WHAT IS REQUIRED:
How many lines in the items below contain the string "qUnion", counting only case-exact matches? Reply with the number alone.

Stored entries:
· · · ·
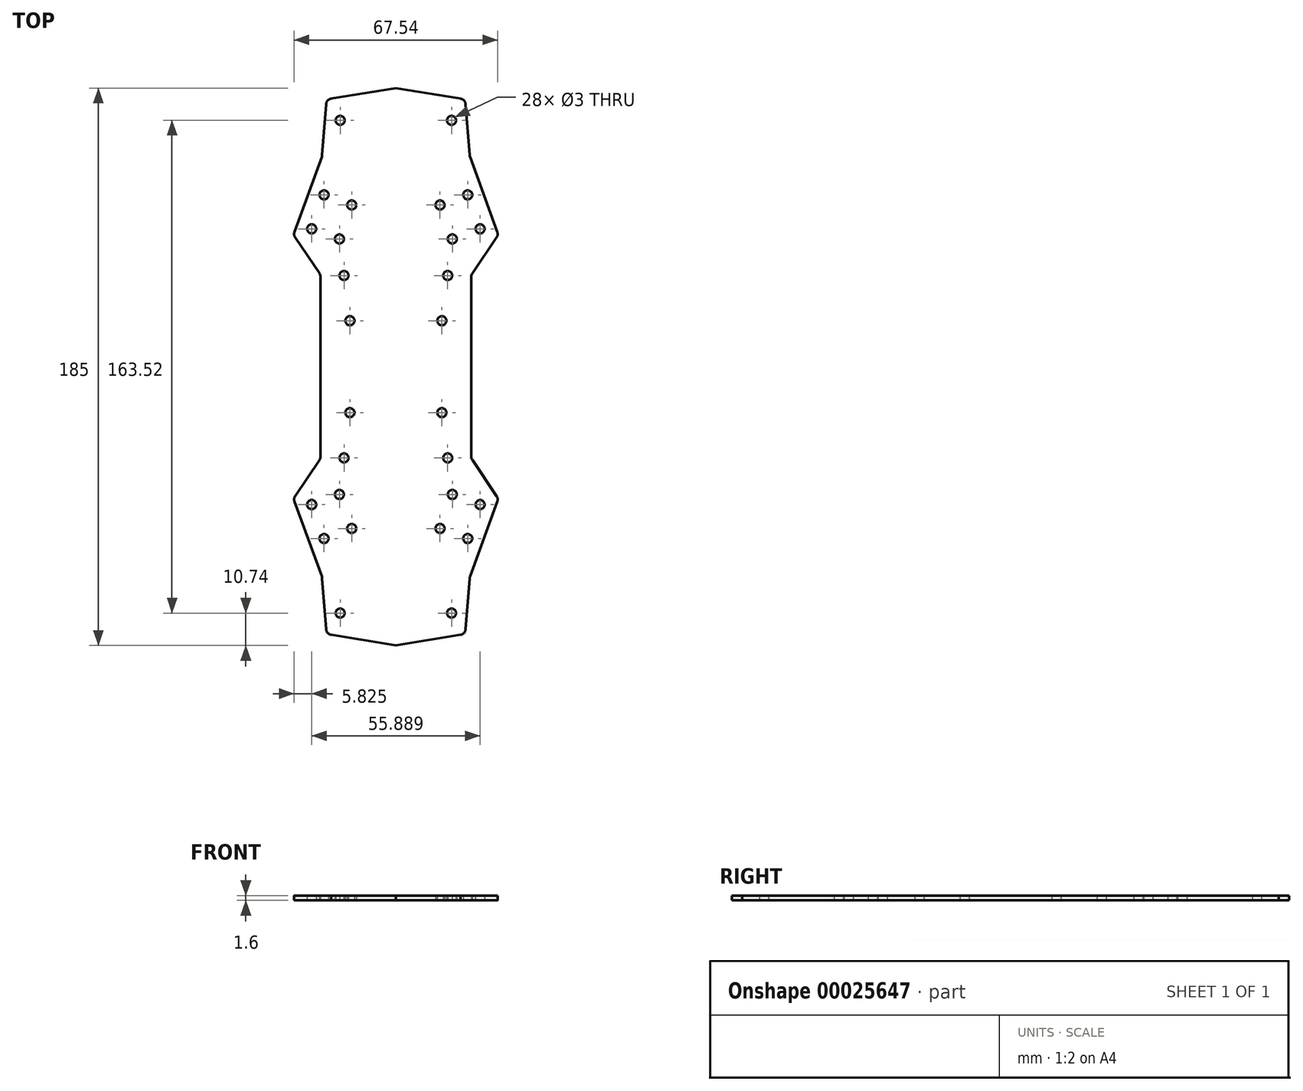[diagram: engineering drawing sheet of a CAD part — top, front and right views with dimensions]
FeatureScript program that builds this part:
annotation { "Feature Type Name" : "Feature", "Feature Type Description" : "" }
export const myFeature = defineFeature(function(context is Context, id is Id, definition is map)
    precondition{}
    {
        {
            var Q0;
            Q0=qCreatedBy(makeId("Top.planeOp"),FACE);
            var sketch = newSketch(context, id + "F0", { "sketchPlane" : qUnion([Q0])});
            skLineSegment(sketch, "E0.0", {"start": v(-33.43, 42.92) * mm, "end": v(-25.34, 30.92) * mm});
            skLineSegment(sketch, "E1.0", {"start": v(-24.57, 69.66) * mm, "end": v(-33.65, 44.72) * mm});
            skLineSegment(sketch, "E2.0", {"start": v(-23.12, 87.16) * mm, "end": v(-24.46, 70.2) * mm});
            skArc(sketch, "E3.0", {"start": v(-33.65, 44.72) * mm, "mid": v(-33.76, 43.79) * mm, "end": v(-33.43, 42.92) * mm});
            skCircle(sketch, "E4.0", {"center": v(-27.94, 45.74) * mm, "radius": 1.5 * mm});
            skCircle(sketch, "E5.0", {"center": v(-18.73, 42.4) * mm, "radius": 1.5 * mm});
            skCircle(sketch, "E5.1", {"center": v(-17.2, 30.26) * mm, "radius": 1.5 * mm});
            skArc(sketch, "E6.0", {"start": v(-21.47, 88.97) * mm, "mid": v(-22.6, 88.35) * mm, "end": v(-23.12, 87.16) * mm});
            skCircle(sketch, "E7.0", {"center": v(-18.47, 81.76) * mm, "radius": 1.5 * mm});
            skCircle(sketch, "E8.0", {"center": v(-23.85, 57.02) * mm, "radius": 1.5 * mm});
            skCircle(sketch, "E9.0", {"center": v(-14.64, 53.68) * mm, "radius": 1.5 * mm});
            skArc(sketch, "E10.0", {"start": v(-24.46, 70.2) * mm, "mid": v(-24.5, 69.92) * mm, "end": v(-24.57, 69.66) * mm});
            skCircle(sketch, "E11.0", {"center": v(-15.25, 15.25) * mm, "radius": 1.5 * mm});
            skArc(sketch, "E12.0", {"start": v(-25.34, 30.92) * mm, "mid": v(-25.09, 30.4) * mm, "end": v(-25, 29.8) * mm});
            skLineSegment(sketch, "E13", {"start": v(0, 0) * mm, "end": v(0, 92.5) * mm, "construction": true});
            skLineSegment(sketch, "E14", {"start": v(0, 0) * mm, "end": v(0, -92.5) * mm, "construction": true});
            skCircle(sketch, "E15.2.MirrorC", {"center": v(15.25, 15.25) * mm, "radius": 1.5 * mm});
            skCircle(sketch, "E15.3.MirrorC", {"center": v(17.2, 30.26) * mm, "radius": 1.5 * mm});
            skCircle(sketch, "E16.0.MirrorC", {"center": v(-15.25, -15.25) * mm, "radius": 1.5 * mm});
            skCircle(sketch, "E17.0.MirrorC", {"center": v(15.25, -15.25) * mm, "radius": 1.5 * mm});
            skLineSegment(sketch, "E18", {"start": v(-25, 0) * mm, "end": v(25, 0) * mm});
            skLineSegment(sketch, "E19", {"start": v(-25, 0) * mm, "end": v(-25, 29.8) * mm});
            skArc(sketch, "E20.0.MirrorCS", {"start": v(-24.46, -70.2) * mm, "mid": v(-24.5, -69.92) * mm, "end": v(-24.57, -69.66) * mm});
            skCircle(sketch, "E20.1.MirrorC", {"center": v(-18.73, -42.4) * mm, "radius": 1.5 * mm});
            skArc(sketch, "E20.2.MirrorCS", {"start": v(-25.34, -30.92) * mm, "mid": v(-25.09, -30.4) * mm, "end": v(-25, -29.8) * mm});
            skCircle(sketch, "E20.3.MirrorC", {"center": v(-23.85, -57.02) * mm, "radius": 1.5 * mm});
            skLineSegment(sketch, "E20.4.MirrorCS", {"start": v(-33.43, -42.92) * mm, "end": v(-25.34, -30.92) * mm});
            skCircle(sketch, "E20.5.MirrorC", {"center": v(-18.47, -81.76) * mm, "radius": 1.5 * mm});
            skCircle(sketch, "E20.6.MirrorC", {"center": v(-27.94, -45.74) * mm, "radius": 1.5 * mm});
            skLineSegment(sketch, "E20.8.MirrorCS", {"start": v(-23.12, -87.16) * mm, "end": v(-24.46, -70.2) * mm});
            skCircle(sketch, "E20.9.MirrorC", {"center": v(-14.64, -53.68) * mm, "radius": 1.5 * mm});
            skArc(sketch, "E20.10.MirrorCS", {"start": v(-33.65, -44.72) * mm, "mid": v(-33.76, -43.79) * mm, "end": v(-33.43, -42.92) * mm});
            skLineSegment(sketch, "E20.11.MirrorCS", {"start": v(-25, 0) * mm, "end": v(-25, -29.8) * mm});
            skCircle(sketch, "E20.12.MirrorC", {"center": v(-17.2, -30.26) * mm, "radius": 1.5 * mm});
            skArc(sketch, "E20.13.MirrorCS", {"start": v(-21.47, -88.97) * mm, "mid": v(-22.6, -88.35) * mm, "end": v(-23.12, -87.16) * mm});
            skLineSegment(sketch, "E20.14.MirrorCS", {"start": v(-24.57, -69.66) * mm, "end": v(-33.65, -44.72) * mm});
            skArc(sketch, "E21.0.MirrorCS", {"start": v(24.46, 70.2) * mm, "mid": v(24.5, 69.92) * mm, "end": v(24.57, 69.66) * mm});
            skLineSegment(sketch, "E21.1.MirrorCS", {"start": v(23.12, 87.16) * mm, "end": v(24.46, 70.2) * mm});
            skArc(sketch, "E21.2.MirrorCS", {"start": v(25.34, 30.92) * mm, "mid": v(25.09, 30.4) * mm, "end": v(25, 29.8) * mm});
            skArc(sketch, "E21.3.MirrorCS", {"start": v(33.65, 44.72) * mm, "mid": v(33.76, 43.79) * mm, "end": v(33.43, 42.92) * mm});
            skCircle(sketch, "E21.4.MirrorC", {"center": v(23.85, 57.02) * mm, "radius": 1.5 * mm});
            skCircle(sketch, "E21.5.MirrorC", {"center": v(27.94, 45.74) * mm, "radius": 1.5 * mm});
            skLineSegment(sketch, "E21.6.MirrorCS", {"start": v(33.43, 42.92) * mm, "end": v(25.34, 30.92) * mm});
            skLineSegment(sketch, "E21.7.MirrorCS", {"start": v(24.57, 69.66) * mm, "end": v(33.65, 44.72) * mm});
            skArc(sketch, "E21.8.MirrorCS", {"start": v(21.47, 88.97) * mm, "mid": v(22.6, 88.35) * mm, "end": v(23.12, 87.16) * mm});
            skLineSegment(sketch, "E22.0.MirrorCS", {"start": v(25, 0) * mm, "end": v(25, 29.8) * mm});
            skCircle(sketch, "E23.0.MirrorC", {"center": v(18.73, 42.4) * mm, "radius": 1.5 * mm});
            skCircle(sketch, "E24.0.MirrorC", {"center": v(14.64, 53.68) * mm, "radius": 1.5 * mm});
            skArc(sketch, "E25.0.MirrorCS", {"start": v(21.47, -88.97) * mm, "mid": v(22.6, -88.35) * mm, "end": v(23.12, -87.16) * mm});
            skCircle(sketch, "E25.1.MirrorC", {"center": v(27.94, -45.74) * mm, "radius": 1.5 * mm});
            skArc(sketch, "E25.2.MirrorCS", {"start": v(33.65, -44.72) * mm, "mid": v(33.76, -43.79) * mm, "end": v(33.43, -42.92) * mm});
            skArc(sketch, "E25.3.MirrorCS", {"start": v(25.34, -30.92) * mm, "mid": v(25.09, -30.4) * mm, "end": v(25, -29.8) * mm});
            skLineSegment(sketch, "E25.4.MirrorCS", {"start": v(24.57, -69.66) * mm, "end": v(33.65, -44.72) * mm});
            skLineSegment(sketch, "E25.5.MirrorCS", {"start": v(23.12, -87.16) * mm, "end": v(24.46, -70.2) * mm});
            skArc(sketch, "E25.6.MirrorCS", {"start": v(24.46, -70.2) * mm, "mid": v(24.5, -69.92) * mm, "end": v(24.57, -69.66) * mm});
            skLineSegment(sketch, "E25.7.MirrorCS", {"start": v(33.43, -42.92) * mm, "end": v(25.34, -30.92) * mm});
            skCircle(sketch, "E25.8.MirrorC", {"center": v(23.85, -57.02) * mm, "radius": 1.5 * mm});
            skLineSegment(sketch, "E26.0.MirrorCS", {"start": v(25, 0) * mm, "end": v(25, -29.8) * mm});
            skCircle(sketch, "E27.0.MirrorC", {"center": v(18.73, -42.4) * mm, "radius": 1.5 * mm});
            skCircle(sketch, "E28.0.MirrorC", {"center": v(14.64, -53.68) * mm, "radius": 1.5 * mm});
            skCircle(sketch, "E29.0.MirrorC", {"center": v(18.47, -81.76) * mm, "radius": 1.5 * mm});
            skCircle(sketch, "E30.0.MirrorC", {"center": v(17.2, -30.26) * mm, "radius": 1.5 * mm});
            skLineSegment(sketch, "E31", {"start": v(-21.47, 88.97) * mm, "end": v(0, 92.5) * mm});
            skLineSegment(sketch, "E32", {"start": v(21.47, 88.97) * mm, "end": v(0, 92.5) * mm});
            skLineSegment(sketch, "E33", {"start": v(0, -92.5) * mm, "end": v(-21.47, -88.97) * mm});
            skLineSegment(sketch, "E34", {"start": v(0, -92.5) * mm, "end": v(21.47, -88.97) * mm});
            skLineSegment(sketch, "E35", {"start": v(-23.85, 57.02) * mm, "end": v(-14.64, 53.68) * mm, "construction": true});
            skLineSegment(sketch, "E36", {"start": v(-14.64, 53.68) * mm, "end": v(-18.73, 42.4) * mm, "construction": true});
            skLineSegment(sketch, "E37", {"start": v(-18.73, 42.4) * mm, "end": v(-27.94, 45.74) * mm, "construction": true});
            skLineSegment(sketch, "E38", {"start": v(-27.94, 45.74) * mm, "end": v(-23.85, 57.02) * mm, "construction": true});
            skCircle(sketch, "E39.0.MirrorC", {"center": v(18.47, 81.76) * mm, "radius": 1.5 * mm});
            skSolve(sketch);
        }
        {
            var Q0;
            Q0=qSketchRegion(id+"F0",true);
            extrude(context, id + "F1", {"entities" : qUnion([Q0]), "depth" : 1.6 * mm});
        }
    });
· · · ·
EXPECTED ANSWER:
2